> TASK GOAL
Print each entry word for word without images.

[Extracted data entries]
------------------------------------------------------------------------

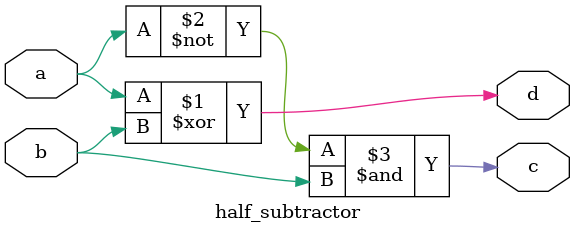
<source format=v>
module half_subtractor(input a,b, output d,c);
  assign d = a^b;
  assign c = ~a&b;
  
endmodule

</source>
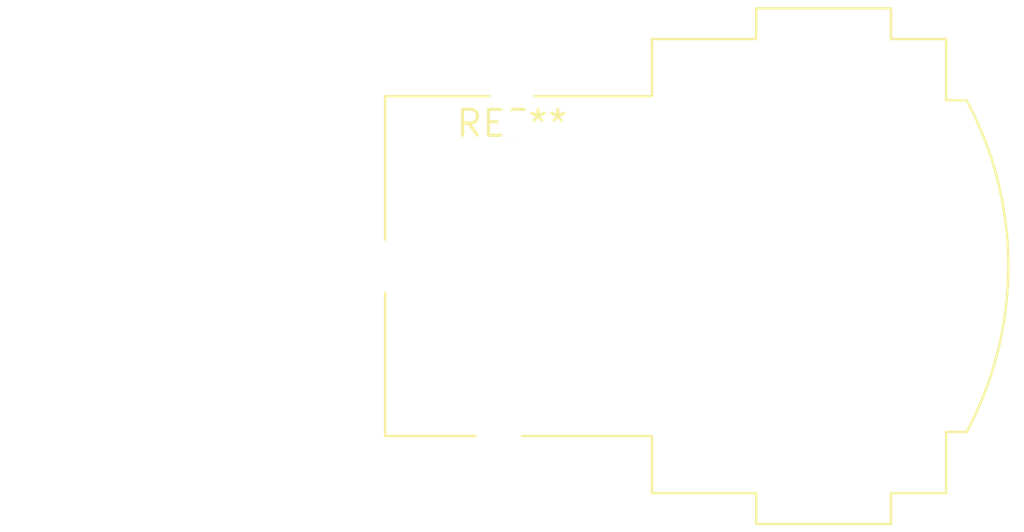
<source format=kicad_pcb>
(kicad_pcb (version 20240108) (generator pcbnew)

  (general
    (thickness 1.6)
  )

  (paper "A4")
  (layers
    (0 "F.Cu" signal)
    (31 "B.Cu" signal)
    (32 "B.Adhes" user "B.Adhesive")
    (33 "F.Adhes" user "F.Adhesive")
    (34 "B.Paste" user)
    (35 "F.Paste" user)
    (36 "B.SilkS" user "B.Silkscreen")
    (37 "F.SilkS" user "F.Silkscreen")
    (38 "B.Mask" user)
    (39 "F.Mask" user)
    (40 "Dwgs.User" user "User.Drawings")
    (41 "Cmts.User" user "User.Comments")
    (42 "Eco1.User" user "User.Eco1")
    (43 "Eco2.User" user "User.Eco2")
    (44 "Edge.Cuts" user)
    (45 "Margin" user)
    (46 "B.CrtYd" user "B.Courtyard")
    (47 "F.CrtYd" user "F.Courtyard")
    (48 "B.Fab" user)
    (49 "F.Fab" user)
    (50 "User.1" user)
    (51 "User.2" user)
    (52 "User.3" user)
    (53 "User.4" user)
    (54 "User.5" user)
    (55 "User.6" user)
    (56 "User.7" user)
    (57 "User.8" user)
    (58 "User.9" user)
  )

  (setup
    (pad_to_mask_clearance 0)
    (pcbplotparams
      (layerselection 0x00010fc_ffffffff)
      (plot_on_all_layers_selection 0x0000000_00000000)
      (disableapertmacros false)
      (usegerberextensions false)
      (usegerberattributes false)
      (usegerberadvancedattributes false)
      (creategerberjobfile false)
      (dashed_line_dash_ratio 12.000000)
      (dashed_line_gap_ratio 3.000000)
      (svgprecision 4)
      (plotframeref false)
      (viasonmask false)
      (mode 1)
      (useauxorigin false)
      (hpglpennumber 1)
      (hpglpenspeed 20)
      (hpglpendiameter 15.000000)
      (dxfpolygonmode false)
      (dxfimperialunits false)
      (dxfusepcbnewfont false)
      (psnegative false)
      (psa4output false)
      (plotreference false)
      (plotvalue false)
      (plotinvisibletext false)
      (sketchpadsonfab false)
      (subtractmaskfromsilk false)
      (outputformat 1)
      (mirror false)
      (drillshape 1)
      (scaleselection 1)
      (outputdirectory "")
    )
  )

  (net 0 "")

  (footprint "Jack_XLR-6.35mm_Neutrik_NCJ6FA-H-0_Horizontal" (layer "F.Cu") (at 0 0))

)

</source>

------------------------------------------------------------------------

> TASK OUTPUT
<source format=v>
module half_subtractor(input a,b, output d,c);
  assign d = a^b;
  assign c = ~a&b;
  
endmodule

</source>
<source format=kicad_pcb>
(kicad_pcb (version 20240108) (generator pcbnew)

  (general
    (thickness 1.6)
  )

  (paper "A4")
  (layers
    (0 "F.Cu" signal)
    (31 "B.Cu" signal)
    (32 "B.Adhes" user "B.Adhesive")
    (33 "F.Adhes" user "F.Adhesive")
    (34 "B.Paste" user)
    (35 "F.Paste" user)
    (36 "B.SilkS" user "B.Silkscreen")
    (37 "F.SilkS" user "F.Silkscreen")
    (38 "B.Mask" user)
    (39 "F.Mask" user)
    (40 "Dwgs.User" user "User.Drawings")
    (41 "Cmts.User" user "User.Comments")
    (42 "Eco1.User" user "User.Eco1")
    (43 "Eco2.User" user "User.Eco2")
    (44 "Edge.Cuts" user)
    (45 "Margin" user)
    (46 "B.CrtYd" user "B.Courtyard")
    (47 "F.CrtYd" user "F.Courtyard")
    (48 "B.Fab" user)
    (49 "F.Fab" user)
    (50 "User.1" user)
    (51 "User.2" user)
    (52 "User.3" user)
    (53 "User.4" user)
    (54 "User.5" user)
    (55 "User.6" user)
    (56 "User.7" user)
    (57 "User.8" user)
    (58 "User.9" user)
  )

  (setup
    (pad_to_mask_clearance 0)
    (pcbplotparams
      (layerselection 0x00010fc_ffffffff)
      (plot_on_all_layers_selection 0x0000000_00000000)
      (disableapertmacros false)
      (usegerberextensions false)
      (usegerberattributes false)
      (usegerberadvancedattributes false)
      (creategerberjobfile false)
      (dashed_line_dash_ratio 12.000000)
      (dashed_line_gap_ratio 3.000000)
      (svgprecision 4)
      (plotframeref false)
      (viasonmask false)
      (mode 1)
      (useauxorigin false)
      (hpglpennumber 1)
      (hpglpenspeed 20)
      (hpglpendiameter 15.000000)
      (dxfpolygonmode false)
      (dxfimperialunits false)
      (dxfusepcbnewfont false)
      (psnegative false)
      (psa4output false)
      (plotreference false)
      (plotvalue false)
      (plotinvisibletext false)
      (sketchpadsonfab false)
      (subtractmaskfromsilk false)
      (outputformat 1)
      (mirror false)
      (drillshape 1)
      (scaleselection 1)
      (outputdirectory "")
    )
  )

  (net 0 "")

  (footprint "Jack_XLR-6.35mm_Neutrik_NCJ6FA-H-0_Horizontal" (layer "F.Cu") (at 0 0))

)

</source>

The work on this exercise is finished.